A new IMF loan accord should be in place “by early spring” or the finances “might get out of control,” council member Vladimir Vuckovic said at a briefing in Belgrade today.
“Even though debt financing has become cheaper both in domestic and foreign markets, and even though the first step of fiscal consolidation was successful, we should not be deceived,” Vuckovic said. “We need the IMF on our side, because the situation in international markets can easily change.”
Serbia and the IMF agreed in November to resume talks on a possible loan this spring, as the Washington-based lender called for measures to cut government debt without choking growth.
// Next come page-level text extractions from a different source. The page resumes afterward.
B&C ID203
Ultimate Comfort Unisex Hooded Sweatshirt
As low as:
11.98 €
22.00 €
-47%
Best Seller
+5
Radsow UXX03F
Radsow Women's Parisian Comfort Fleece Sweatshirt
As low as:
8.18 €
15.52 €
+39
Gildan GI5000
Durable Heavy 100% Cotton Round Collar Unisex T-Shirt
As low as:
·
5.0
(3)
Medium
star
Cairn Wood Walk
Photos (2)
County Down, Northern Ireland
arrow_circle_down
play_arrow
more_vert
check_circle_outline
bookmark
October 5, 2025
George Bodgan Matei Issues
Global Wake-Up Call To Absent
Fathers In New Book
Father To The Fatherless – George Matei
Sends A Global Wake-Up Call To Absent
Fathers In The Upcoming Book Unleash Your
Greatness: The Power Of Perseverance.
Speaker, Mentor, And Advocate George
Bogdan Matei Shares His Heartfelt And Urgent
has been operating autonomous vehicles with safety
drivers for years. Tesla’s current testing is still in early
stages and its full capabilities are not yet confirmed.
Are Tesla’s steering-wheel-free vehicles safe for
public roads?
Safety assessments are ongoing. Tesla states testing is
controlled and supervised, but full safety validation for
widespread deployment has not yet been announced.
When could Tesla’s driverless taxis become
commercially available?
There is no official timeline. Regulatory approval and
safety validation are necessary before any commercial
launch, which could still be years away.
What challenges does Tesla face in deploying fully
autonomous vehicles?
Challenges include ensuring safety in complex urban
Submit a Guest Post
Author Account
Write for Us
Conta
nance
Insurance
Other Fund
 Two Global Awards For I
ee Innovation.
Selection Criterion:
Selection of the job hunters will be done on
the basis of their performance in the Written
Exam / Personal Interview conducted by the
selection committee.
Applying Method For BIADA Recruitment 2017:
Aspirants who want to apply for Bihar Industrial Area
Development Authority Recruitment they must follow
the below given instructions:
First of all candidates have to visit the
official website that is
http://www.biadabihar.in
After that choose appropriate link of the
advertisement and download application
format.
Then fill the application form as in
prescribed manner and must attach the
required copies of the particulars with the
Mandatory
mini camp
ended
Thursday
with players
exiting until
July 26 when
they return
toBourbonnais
The lender said Serbia’s fiscal gap was unsustainably large, public debt significant, inflation volatile and unemployment elevated.
An IMF technical mission is expected to arrive in Belgrade “soon” to check fundamentals and a fully-mandated negotiating team would follow to define the terms of a new program, he said.
Prime Minister Ivica Dacic’s six-month-old Cabinet has taken advantage of the “abundance of cash in international markets” to lower the cost of borrowing and bolster the dinar at a time when inflation tops 10 percent, Vuckovic said.
“Due to risks in the country, or abroad, the inflow may become outflow” and undermine “perceived stability of the currency” triggering a “sudden and explosive” dinar fall, he said.